Extracted information:
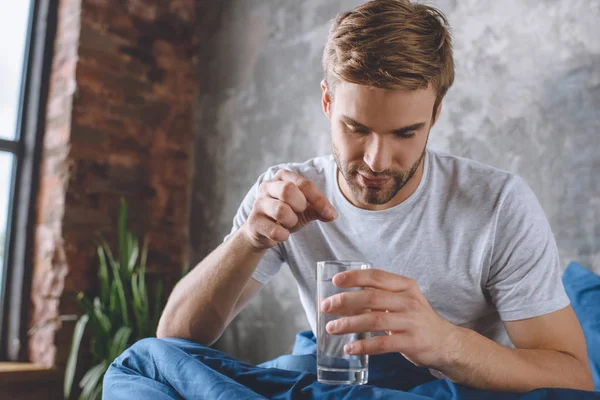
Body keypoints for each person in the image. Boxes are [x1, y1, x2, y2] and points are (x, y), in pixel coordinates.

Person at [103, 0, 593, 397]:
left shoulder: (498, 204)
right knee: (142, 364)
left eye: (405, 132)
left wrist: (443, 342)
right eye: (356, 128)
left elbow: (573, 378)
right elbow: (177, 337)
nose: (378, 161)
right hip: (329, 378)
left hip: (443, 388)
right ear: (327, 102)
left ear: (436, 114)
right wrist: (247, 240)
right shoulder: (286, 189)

---

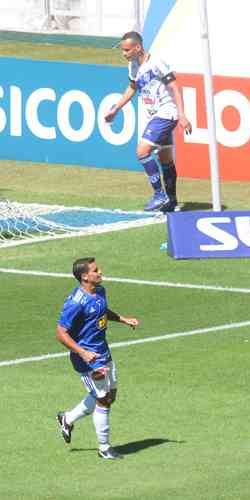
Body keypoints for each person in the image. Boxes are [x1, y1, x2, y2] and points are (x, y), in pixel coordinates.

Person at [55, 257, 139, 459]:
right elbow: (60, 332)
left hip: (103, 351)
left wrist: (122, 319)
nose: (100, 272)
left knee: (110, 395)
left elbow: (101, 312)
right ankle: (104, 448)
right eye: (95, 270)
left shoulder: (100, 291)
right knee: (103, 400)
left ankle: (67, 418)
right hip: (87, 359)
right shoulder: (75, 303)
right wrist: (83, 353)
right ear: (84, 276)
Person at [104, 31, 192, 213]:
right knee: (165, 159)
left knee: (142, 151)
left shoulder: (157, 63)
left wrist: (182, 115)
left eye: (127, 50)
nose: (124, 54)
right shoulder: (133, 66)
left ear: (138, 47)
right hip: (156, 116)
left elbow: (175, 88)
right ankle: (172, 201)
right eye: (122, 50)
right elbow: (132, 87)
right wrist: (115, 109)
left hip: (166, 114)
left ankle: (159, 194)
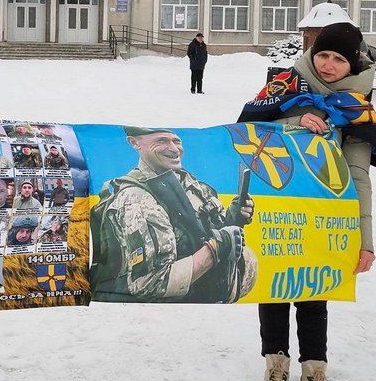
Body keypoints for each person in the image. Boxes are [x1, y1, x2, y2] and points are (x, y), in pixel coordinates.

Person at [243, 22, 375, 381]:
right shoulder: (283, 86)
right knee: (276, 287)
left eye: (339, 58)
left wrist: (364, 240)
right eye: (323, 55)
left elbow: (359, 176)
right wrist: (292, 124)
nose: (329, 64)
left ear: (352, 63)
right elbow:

---

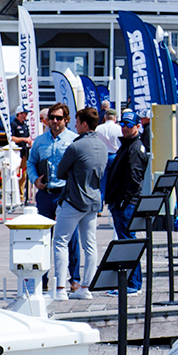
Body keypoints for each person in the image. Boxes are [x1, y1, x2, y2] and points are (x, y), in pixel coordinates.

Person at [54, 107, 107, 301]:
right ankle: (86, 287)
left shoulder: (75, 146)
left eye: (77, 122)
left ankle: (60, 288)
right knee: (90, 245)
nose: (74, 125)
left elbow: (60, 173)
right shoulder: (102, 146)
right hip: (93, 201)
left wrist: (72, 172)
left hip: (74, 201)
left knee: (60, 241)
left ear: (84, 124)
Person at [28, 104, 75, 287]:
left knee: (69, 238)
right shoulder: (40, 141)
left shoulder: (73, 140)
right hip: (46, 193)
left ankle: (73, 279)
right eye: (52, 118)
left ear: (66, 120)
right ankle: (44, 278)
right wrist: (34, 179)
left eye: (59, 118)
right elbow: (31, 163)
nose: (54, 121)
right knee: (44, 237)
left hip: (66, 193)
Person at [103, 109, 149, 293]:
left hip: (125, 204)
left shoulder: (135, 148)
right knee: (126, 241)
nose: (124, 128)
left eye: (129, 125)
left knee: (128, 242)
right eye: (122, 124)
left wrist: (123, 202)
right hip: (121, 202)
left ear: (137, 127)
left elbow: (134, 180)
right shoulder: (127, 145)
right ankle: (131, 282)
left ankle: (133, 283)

Prompt:
Reproduce exactly the lines of the records above from the one with "left hip: (125, 204)" to the one with "left ankle: (133, 283)", both included, and leave out everything else.

Exercise result:
left hip: (125, 204)
left shoulder: (135, 148)
right knee: (126, 241)
nose: (124, 128)
left eye: (129, 125)
left knee: (128, 242)
right eye: (122, 124)
left wrist: (123, 202)
right hip: (121, 202)
left ear: (137, 127)
left elbow: (134, 180)
right shoulder: (127, 145)
right ankle: (131, 282)
left ankle: (133, 283)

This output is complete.